Aim of the task:
Read the records beneath this task and copy every line that contains the string "have".

Data records:
-- Opening Marker --

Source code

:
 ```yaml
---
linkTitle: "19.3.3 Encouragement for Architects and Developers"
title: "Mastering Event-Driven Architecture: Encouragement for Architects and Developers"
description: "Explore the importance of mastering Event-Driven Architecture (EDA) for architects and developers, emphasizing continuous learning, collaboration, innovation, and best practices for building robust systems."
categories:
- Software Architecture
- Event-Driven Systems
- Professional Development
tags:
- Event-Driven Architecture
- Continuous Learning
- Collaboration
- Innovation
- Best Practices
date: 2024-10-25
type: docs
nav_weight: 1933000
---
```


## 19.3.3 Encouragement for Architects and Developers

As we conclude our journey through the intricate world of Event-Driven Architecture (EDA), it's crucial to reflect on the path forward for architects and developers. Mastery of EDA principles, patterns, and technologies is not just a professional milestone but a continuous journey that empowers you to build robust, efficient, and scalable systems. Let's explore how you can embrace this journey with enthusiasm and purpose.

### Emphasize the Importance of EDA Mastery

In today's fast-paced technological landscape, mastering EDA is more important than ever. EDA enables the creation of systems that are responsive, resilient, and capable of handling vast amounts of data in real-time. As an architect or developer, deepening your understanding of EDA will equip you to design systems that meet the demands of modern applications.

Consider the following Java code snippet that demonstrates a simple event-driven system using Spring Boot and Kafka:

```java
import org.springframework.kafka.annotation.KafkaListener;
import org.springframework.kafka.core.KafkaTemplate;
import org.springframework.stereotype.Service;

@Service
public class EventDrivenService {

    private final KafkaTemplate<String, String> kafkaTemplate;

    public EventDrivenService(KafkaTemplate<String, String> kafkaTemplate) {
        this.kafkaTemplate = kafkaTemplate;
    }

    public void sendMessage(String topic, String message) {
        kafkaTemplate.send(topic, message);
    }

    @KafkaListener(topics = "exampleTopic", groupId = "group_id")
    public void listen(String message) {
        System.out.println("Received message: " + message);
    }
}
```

-- Closing Marker --
-- Opening Marker --

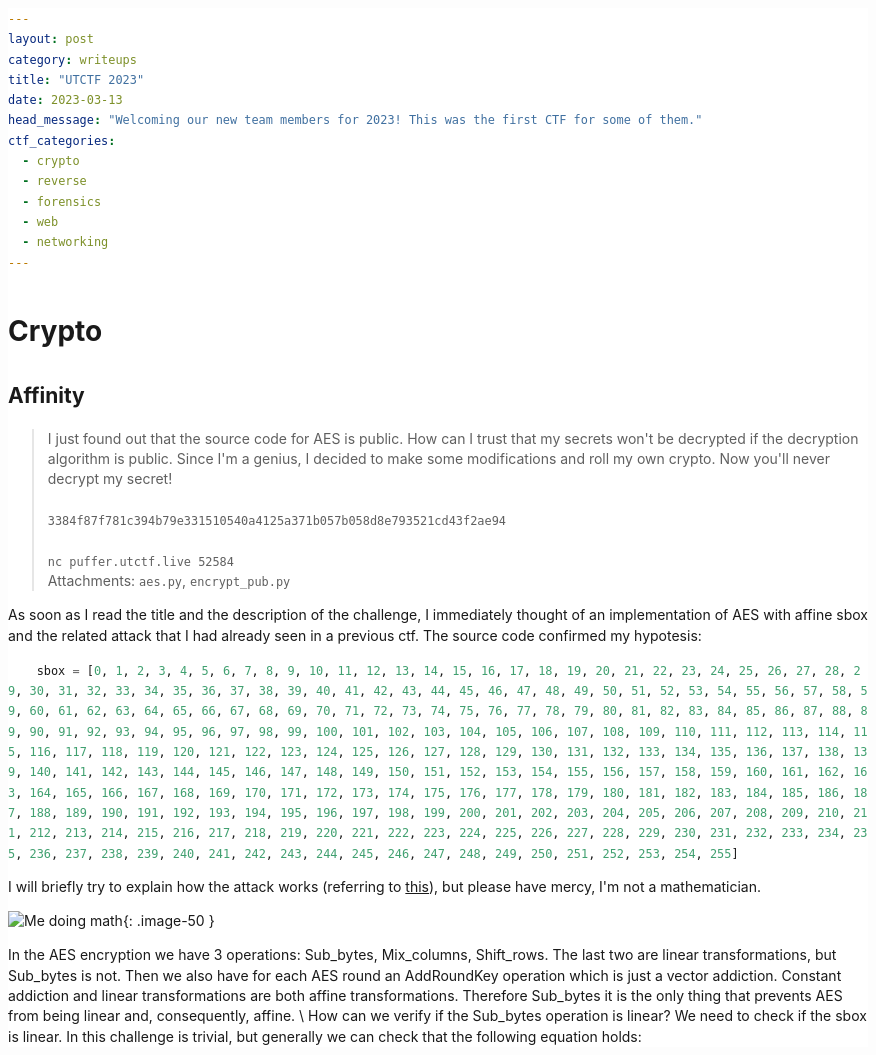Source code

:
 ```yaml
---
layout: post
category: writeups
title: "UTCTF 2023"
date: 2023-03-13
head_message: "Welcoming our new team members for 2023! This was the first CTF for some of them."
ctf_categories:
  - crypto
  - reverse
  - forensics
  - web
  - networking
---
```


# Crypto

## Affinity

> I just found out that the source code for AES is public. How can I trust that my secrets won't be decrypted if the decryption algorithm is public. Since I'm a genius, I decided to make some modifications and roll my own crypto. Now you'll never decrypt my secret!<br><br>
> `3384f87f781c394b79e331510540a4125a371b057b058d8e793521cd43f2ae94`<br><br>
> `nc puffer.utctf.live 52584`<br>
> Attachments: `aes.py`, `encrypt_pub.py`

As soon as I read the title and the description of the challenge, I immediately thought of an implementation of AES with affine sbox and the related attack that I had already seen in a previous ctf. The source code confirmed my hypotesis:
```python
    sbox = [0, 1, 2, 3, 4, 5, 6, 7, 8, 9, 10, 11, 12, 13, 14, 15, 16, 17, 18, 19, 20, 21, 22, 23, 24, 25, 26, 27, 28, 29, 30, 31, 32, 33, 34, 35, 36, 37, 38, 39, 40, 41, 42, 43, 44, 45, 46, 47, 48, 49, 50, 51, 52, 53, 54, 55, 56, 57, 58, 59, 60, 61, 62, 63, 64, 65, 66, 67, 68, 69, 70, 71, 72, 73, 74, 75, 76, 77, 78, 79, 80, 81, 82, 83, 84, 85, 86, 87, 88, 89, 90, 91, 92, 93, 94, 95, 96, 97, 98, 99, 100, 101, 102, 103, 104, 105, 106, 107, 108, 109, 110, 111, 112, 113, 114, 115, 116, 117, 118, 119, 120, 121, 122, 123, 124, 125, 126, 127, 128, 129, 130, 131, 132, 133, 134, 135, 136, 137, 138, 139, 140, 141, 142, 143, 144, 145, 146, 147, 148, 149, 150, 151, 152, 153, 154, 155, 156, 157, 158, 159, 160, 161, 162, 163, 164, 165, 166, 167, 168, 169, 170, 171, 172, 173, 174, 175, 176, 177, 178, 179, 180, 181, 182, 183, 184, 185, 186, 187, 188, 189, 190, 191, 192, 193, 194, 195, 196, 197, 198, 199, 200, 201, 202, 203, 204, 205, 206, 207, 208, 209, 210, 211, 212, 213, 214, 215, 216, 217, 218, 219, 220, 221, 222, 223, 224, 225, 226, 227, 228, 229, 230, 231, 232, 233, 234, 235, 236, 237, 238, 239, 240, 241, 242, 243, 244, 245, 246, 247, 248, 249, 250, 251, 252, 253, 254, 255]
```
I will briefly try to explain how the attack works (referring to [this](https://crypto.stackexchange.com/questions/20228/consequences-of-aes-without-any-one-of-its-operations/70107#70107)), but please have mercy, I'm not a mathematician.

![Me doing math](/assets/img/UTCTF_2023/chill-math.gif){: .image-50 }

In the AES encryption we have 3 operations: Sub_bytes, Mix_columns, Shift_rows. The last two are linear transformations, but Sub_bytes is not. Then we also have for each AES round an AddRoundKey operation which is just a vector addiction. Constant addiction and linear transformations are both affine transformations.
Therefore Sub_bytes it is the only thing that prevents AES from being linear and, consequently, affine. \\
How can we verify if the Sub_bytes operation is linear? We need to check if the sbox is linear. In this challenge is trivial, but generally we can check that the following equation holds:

-- Closing Marker --

Exercise answer:
I will briefly try to explain how the attack works (referring to [this](https://crypto.stackexchange.com/questions/20228/consequences-of-aes-without-any-one-of-its-operations/70107#70107)), but please have mercy, I'm not a mathematician.
In the AES encryption we have 3 operations: Sub_bytes, Mix_columns, Shift_rows. The last two are linear transformations, but Sub_bytes is not. Then we also have for each AES round an AddRoundKey operation which is just a vector addiction. Constant addiction and linear transformations are both affine transformations.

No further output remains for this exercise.